O estóico pratica esta indiferença e renúncia para não ser perturbado, magoado
pela possível e frequente carência dos bens terrenos, e para não perder, de tal
maneira, a serenidade, a paz, o sossego, que são o verdadeiro, supremo, único bem
da alma. O sábio é beato, porque, inteiramente fechado na sua torre de marfim, nada
lhe acontece que não seja por ele querido, e se conforma com o demais, sem
saudades e sem esperanças; pois sabe que tudo é efeito de um determinismo
universal. A serenidade, a apatia dos estóicos seria, sem dúvida, fruto de uma fatigosa
conquista, de uma dura virtude. Mas é uma virtude absolutamente negativa. Com
efeito, quando o homem se torna indiferente a tudo, e a tudo renuncia, salvo o seu
pensamento - cujo conteúdo é, em definitivo, esta mesma renúncia -, não lhe resta
efetivamente mais nada. Não Deus, pois no sistema estóico, é uma pura palavra; não
a alma, destinada a resolver-se na matéria. A sabedoria estóica é ação negadora da
expansão das forças espirituais, virtude corrosiva, morte moral.

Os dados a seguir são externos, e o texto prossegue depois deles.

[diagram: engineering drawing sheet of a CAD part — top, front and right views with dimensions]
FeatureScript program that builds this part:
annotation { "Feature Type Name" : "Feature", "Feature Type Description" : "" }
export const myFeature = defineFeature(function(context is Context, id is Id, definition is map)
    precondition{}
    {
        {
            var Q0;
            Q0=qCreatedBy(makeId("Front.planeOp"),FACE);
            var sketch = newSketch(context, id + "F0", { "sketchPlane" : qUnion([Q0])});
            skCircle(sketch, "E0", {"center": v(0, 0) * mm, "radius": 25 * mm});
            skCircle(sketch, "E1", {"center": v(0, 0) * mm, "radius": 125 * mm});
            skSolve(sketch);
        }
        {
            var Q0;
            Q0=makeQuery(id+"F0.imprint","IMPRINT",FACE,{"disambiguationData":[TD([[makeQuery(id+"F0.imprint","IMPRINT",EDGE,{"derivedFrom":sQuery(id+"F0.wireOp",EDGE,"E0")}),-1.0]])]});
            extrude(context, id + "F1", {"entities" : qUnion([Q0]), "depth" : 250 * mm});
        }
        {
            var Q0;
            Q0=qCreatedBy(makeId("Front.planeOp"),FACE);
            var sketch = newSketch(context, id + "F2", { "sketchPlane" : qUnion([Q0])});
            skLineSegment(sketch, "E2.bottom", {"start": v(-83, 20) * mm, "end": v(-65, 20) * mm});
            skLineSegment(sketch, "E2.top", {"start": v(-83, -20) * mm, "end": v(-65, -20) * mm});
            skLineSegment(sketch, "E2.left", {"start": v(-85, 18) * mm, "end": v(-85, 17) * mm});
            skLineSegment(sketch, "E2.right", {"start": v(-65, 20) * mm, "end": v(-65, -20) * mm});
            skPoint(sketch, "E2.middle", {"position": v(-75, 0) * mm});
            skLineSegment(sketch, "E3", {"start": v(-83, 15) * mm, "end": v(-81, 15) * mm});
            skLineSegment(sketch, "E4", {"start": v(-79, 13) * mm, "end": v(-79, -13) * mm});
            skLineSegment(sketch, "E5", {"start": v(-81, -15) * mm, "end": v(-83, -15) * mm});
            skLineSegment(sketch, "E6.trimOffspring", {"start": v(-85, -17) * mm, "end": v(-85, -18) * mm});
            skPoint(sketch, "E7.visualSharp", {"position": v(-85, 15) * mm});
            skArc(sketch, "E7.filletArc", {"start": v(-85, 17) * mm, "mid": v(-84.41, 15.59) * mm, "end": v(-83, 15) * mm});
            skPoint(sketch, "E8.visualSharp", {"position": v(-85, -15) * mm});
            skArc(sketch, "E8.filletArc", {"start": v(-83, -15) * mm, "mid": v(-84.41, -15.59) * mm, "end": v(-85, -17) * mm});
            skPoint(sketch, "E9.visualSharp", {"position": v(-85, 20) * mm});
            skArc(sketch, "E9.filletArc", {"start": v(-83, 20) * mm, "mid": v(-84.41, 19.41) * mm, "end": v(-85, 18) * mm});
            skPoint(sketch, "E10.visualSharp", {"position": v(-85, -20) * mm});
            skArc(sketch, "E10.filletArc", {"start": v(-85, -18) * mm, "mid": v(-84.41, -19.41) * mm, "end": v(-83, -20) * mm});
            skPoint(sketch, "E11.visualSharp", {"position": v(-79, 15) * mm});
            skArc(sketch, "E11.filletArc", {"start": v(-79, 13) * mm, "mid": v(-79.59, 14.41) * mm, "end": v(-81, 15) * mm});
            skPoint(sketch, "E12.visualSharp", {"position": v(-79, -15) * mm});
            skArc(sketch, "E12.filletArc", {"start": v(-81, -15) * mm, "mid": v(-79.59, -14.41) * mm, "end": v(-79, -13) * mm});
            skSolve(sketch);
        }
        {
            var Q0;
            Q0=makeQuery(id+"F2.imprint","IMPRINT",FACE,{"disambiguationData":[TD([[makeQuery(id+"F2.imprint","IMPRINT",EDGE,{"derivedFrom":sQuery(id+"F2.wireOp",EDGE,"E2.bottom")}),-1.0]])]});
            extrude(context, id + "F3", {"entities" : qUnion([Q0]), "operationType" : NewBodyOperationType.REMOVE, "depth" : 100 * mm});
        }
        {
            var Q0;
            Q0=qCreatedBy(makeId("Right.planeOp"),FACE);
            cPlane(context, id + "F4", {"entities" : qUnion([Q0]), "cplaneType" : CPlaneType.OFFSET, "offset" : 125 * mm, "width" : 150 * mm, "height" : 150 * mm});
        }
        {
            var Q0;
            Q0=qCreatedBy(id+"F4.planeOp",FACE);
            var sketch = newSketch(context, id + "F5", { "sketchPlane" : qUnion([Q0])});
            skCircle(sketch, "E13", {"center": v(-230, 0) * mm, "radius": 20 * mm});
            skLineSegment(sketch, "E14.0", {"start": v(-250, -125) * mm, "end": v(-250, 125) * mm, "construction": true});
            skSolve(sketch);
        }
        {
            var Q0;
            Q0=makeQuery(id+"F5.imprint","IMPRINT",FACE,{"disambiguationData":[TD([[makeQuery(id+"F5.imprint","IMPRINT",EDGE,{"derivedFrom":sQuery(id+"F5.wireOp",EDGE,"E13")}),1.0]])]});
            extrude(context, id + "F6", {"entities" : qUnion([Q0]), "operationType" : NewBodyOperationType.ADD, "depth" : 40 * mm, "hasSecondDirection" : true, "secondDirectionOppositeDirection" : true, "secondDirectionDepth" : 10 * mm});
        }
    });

Pelo que diz respeito à política, manifesta-se na filosofia estóica um racionalismo
cosmopolita radical a propósito da sociedade estatal: o homem, político por natureza,
torna-se cosmopolita por natureza. Diz o filósofo estóico Musônio: "O mundo é a pátria
comum de todos os homens". Tal cosmopolitismo foi fecundo em progresso, em
civilização humana e moral. Abre-se caminho a um sentimento de caridade, de
perdão, até para os infelizes e os escravos, os estrangeiros e os inimigos, em virtude
da doutrina que afirma a identidade da natureza humana, sentimento este inteiramente
desconhecido ao mundo antigo, clássico, onde campeia solitária uma justiça, que
existe, porém, apenas para os concidadãos, livres e íntegros. E até começam a nascer
instituições beneficentes para com os pobres e os doentes. Assim sendo, esse
cosmopolitismo, a que os estóicos não podem fornecer uma base racional e
metafísica, promove todavia os conceitos de sociedade universal, de direito natural, de
lei racional, conceitos que deveriam ser deduzidos da natureza racional do homem.